If you’ve ever watched America’s Test Kitchen, you know that our show is unlike any other cooking program on television. We don’t travel to far-off places to try foods most of us never considered eating in the first place. We don’t compete against each other to see who can butcher a chicken the fastest or who can make a meal out of the contents of a vending machine. And we’ll never aim to sell you a lifestyle through dinner party menus few can afford. Instead, our focus is on real home cooking. In the test kitchen, we test recipes at least two dozen times to come up with a “best” version. On our show, a handful of test cooks (there are three dozen in all) are filmed, not on a Hollywood set, but in a real working test kitchen (home to Cook’s Illustrated magazine and Cook’s Country magazine). Host Chris Kimball and chefs Julia Collin Davison, Bridget Lancaster, Becky Hays, Bryan Roof, and Dan Souza prepare recipes such as glazed roast chicken, slow-braised short ribs, green bean casserole, fluffy mashed potatoes, and coconut layer cake, as they discuss what went wrong along the way, and ultimately, what went right. It’s as simple as that.
The Complete America’s Test Kitchen TV Show Cookbook captures every recipe (more than 900) demonstrated on 14 seasons of the show. We teach you not only the basics like how to make hearty beef stew, juicy roast turkey, creamy macaroni and cheese, and old-fashioned chocolate cake, but also new ways to prepare your favorite foods, like lasagna (in a skillet); juicy steak tacos (salt the meat then season it with a spicy mix of cilantro, garlic, scallions, and jalapeños); the perfect French omelet (add diced cold butter to the eggs for a creamy, almost souffléed texture); and chewy chocolate cookies (dark corn syrup delivers a cookie with a soft, remarkable chew).
Do you tune in to our show to watch our equipment segments where Adam shows Chris what to look for when buying cookware and kitchen gadgets? Or our blind tasting segments where Jack asks Chris to pick out the winning brand from the losers?

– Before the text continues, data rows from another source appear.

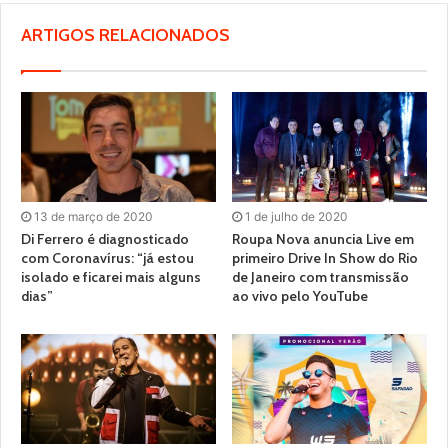
ARTIGOS RELACIONADOS
13 de março de 2020
1 de julho de 2020
Di Ferrero é diagnosticado
Roupa Nova anuncia Live em
com Coronavírus: “já estou
primeiro Drive In Show do Rio
isolado e ficarei mais alguns
de Janeiro com transmissão
dias”
ao vivo pelo YouTube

We’ve captured them all here in a comprehensive buying guide for equipment and ingredients, so you can make informed choices and avoid wasting money on inferior products.
And if you’re curious about what happens behind the scenes of the show, we explain how recipes are developed, what it takes to become a test cook, how the show comes together, and more. So take a front row seat. No need to take notes—all you need to know to make great food is right here.